Your objective: From the line below that contains "wrist: (826, 722)" to the line that contains "middle pip: (1161, 466)", repeat every line exactly, both ends included, and nothing else.

** Opening Data shown block **

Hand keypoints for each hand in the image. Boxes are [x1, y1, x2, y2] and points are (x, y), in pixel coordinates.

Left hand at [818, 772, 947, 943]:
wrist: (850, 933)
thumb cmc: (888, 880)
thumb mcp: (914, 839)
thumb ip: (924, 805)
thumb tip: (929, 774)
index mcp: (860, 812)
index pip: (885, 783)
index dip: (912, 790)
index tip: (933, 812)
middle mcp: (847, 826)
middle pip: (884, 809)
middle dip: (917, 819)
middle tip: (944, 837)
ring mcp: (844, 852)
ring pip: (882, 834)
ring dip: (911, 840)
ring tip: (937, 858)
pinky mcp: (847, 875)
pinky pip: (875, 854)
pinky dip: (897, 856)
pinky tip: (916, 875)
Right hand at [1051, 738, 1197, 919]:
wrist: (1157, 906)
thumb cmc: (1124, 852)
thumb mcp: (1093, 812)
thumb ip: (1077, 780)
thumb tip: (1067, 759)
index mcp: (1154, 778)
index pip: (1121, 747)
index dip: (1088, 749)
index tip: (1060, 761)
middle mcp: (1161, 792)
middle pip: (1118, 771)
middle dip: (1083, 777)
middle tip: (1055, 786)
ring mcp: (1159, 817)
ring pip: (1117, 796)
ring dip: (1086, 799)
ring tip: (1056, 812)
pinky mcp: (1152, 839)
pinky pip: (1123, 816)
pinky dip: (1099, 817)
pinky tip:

** Closing Data shown block **
** Opening Data shown block **

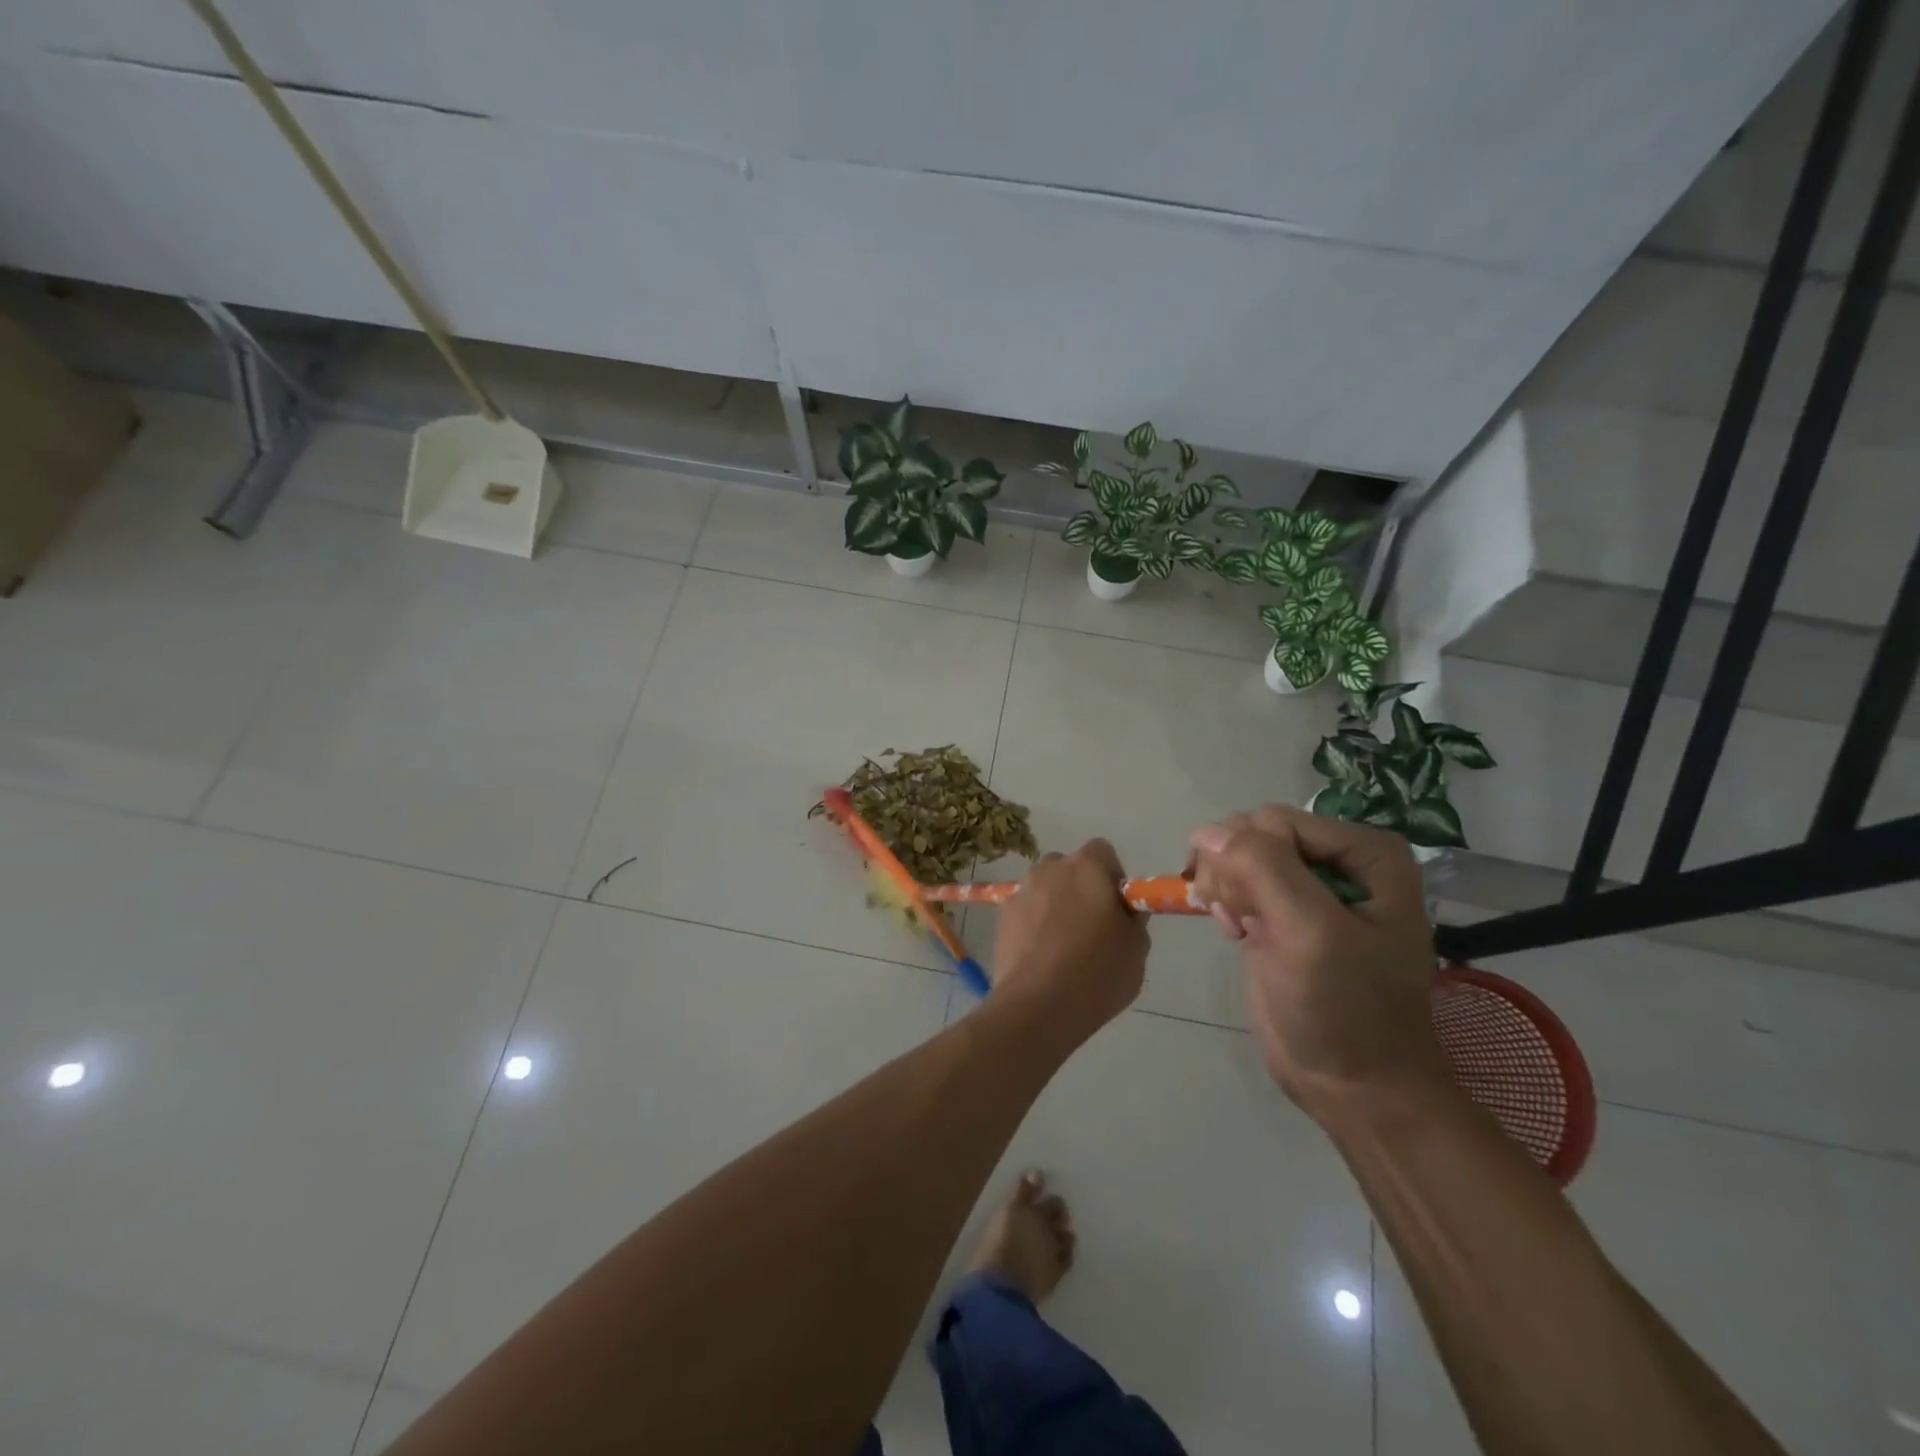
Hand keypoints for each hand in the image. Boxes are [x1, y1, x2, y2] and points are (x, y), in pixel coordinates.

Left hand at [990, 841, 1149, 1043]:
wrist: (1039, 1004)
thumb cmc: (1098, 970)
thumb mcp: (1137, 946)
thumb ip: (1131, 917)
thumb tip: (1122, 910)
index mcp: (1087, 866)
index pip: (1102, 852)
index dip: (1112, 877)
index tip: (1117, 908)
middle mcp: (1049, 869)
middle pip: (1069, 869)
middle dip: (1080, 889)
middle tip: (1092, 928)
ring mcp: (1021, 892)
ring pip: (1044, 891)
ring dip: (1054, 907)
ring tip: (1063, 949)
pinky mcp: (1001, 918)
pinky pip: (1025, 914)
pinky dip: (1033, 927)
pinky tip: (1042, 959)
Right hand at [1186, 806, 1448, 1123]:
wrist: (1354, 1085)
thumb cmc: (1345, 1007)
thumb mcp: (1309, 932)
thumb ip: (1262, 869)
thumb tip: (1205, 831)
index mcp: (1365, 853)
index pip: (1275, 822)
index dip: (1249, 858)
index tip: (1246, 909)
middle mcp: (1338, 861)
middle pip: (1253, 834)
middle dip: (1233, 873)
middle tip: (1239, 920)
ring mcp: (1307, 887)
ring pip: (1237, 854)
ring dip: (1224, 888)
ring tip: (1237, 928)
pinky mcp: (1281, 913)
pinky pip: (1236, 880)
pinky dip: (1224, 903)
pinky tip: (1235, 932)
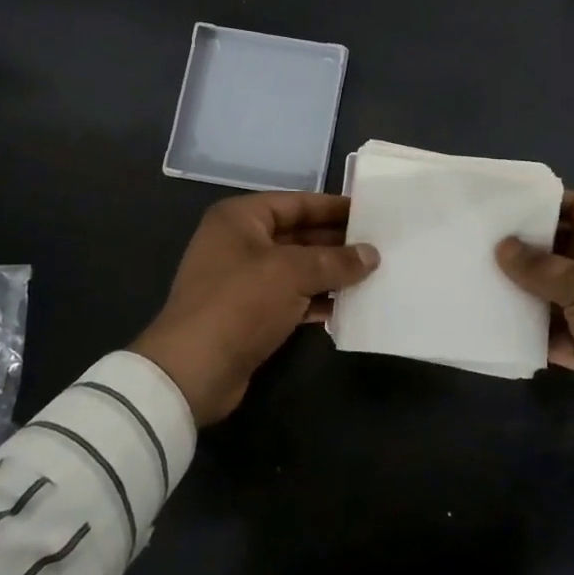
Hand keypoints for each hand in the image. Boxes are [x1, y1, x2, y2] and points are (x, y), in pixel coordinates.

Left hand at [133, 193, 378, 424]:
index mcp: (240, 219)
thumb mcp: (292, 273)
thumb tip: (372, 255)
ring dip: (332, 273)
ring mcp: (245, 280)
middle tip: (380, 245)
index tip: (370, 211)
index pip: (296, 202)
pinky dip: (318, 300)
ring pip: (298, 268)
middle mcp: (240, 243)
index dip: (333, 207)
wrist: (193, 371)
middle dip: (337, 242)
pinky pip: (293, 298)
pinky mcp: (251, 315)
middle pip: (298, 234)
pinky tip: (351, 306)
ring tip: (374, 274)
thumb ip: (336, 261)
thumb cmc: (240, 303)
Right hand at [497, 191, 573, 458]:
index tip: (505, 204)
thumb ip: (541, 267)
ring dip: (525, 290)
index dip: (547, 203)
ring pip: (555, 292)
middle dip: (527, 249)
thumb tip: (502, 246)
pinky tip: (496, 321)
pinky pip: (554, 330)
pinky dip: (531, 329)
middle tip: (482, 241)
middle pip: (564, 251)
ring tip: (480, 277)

** Closing Data shown block **
** Opening Data shown block **

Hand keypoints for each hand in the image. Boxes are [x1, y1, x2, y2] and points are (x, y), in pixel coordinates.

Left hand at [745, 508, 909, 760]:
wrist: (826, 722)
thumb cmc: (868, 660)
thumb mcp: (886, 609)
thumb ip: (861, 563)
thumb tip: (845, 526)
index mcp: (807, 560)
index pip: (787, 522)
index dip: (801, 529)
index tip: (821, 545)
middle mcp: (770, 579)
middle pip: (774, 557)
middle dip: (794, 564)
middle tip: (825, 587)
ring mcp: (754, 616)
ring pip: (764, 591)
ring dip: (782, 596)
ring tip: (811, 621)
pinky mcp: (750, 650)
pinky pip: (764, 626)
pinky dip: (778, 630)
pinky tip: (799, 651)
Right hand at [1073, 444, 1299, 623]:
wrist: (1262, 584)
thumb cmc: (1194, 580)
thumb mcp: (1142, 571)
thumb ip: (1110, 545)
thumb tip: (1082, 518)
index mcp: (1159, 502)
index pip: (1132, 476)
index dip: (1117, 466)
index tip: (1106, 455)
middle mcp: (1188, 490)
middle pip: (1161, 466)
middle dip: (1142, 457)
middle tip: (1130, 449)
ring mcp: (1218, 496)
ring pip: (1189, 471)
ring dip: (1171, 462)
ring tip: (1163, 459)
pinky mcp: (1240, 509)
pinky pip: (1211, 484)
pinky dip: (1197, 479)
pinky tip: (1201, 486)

** Closing Data shown block **

Expected answer:
wrist: (826, 722)
thumb cmc: (868, 660)
thumb mcp: (886, 609)
thumb ip: (861, 563)
thumb tip: (845, 526)
index mcp: (807, 560)
index pip: (787, 522)
index dip: (801, 529)
index tip: (821, 545)
middle mcp: (770, 579)
middle pip: (774, 557)
middle dip: (794, 564)
middle tip: (825, 587)
ring mcp: (754, 616)
ring pip: (764, 591)
ring dip: (782, 596)
ring tip: (811, 621)
pinky mcp: (750, 650)
pinky pip: (764, 626)
pinky dip: (778, 630)
pinky tip: (799, 651)
Right hand at [1073, 444, 1299, 623]:
wrist: (1262, 584)
thumb cmc: (1194, 580)
thumb mcp: (1142, 571)
thumb ip: (1110, 545)
thumb tip: (1082, 518)
index mcp: (1159, 502)
index pip: (1132, 476)
index dip: (1117, 466)
index tip: (1106, 455)
middle mcp: (1188, 490)
middle pip: (1161, 466)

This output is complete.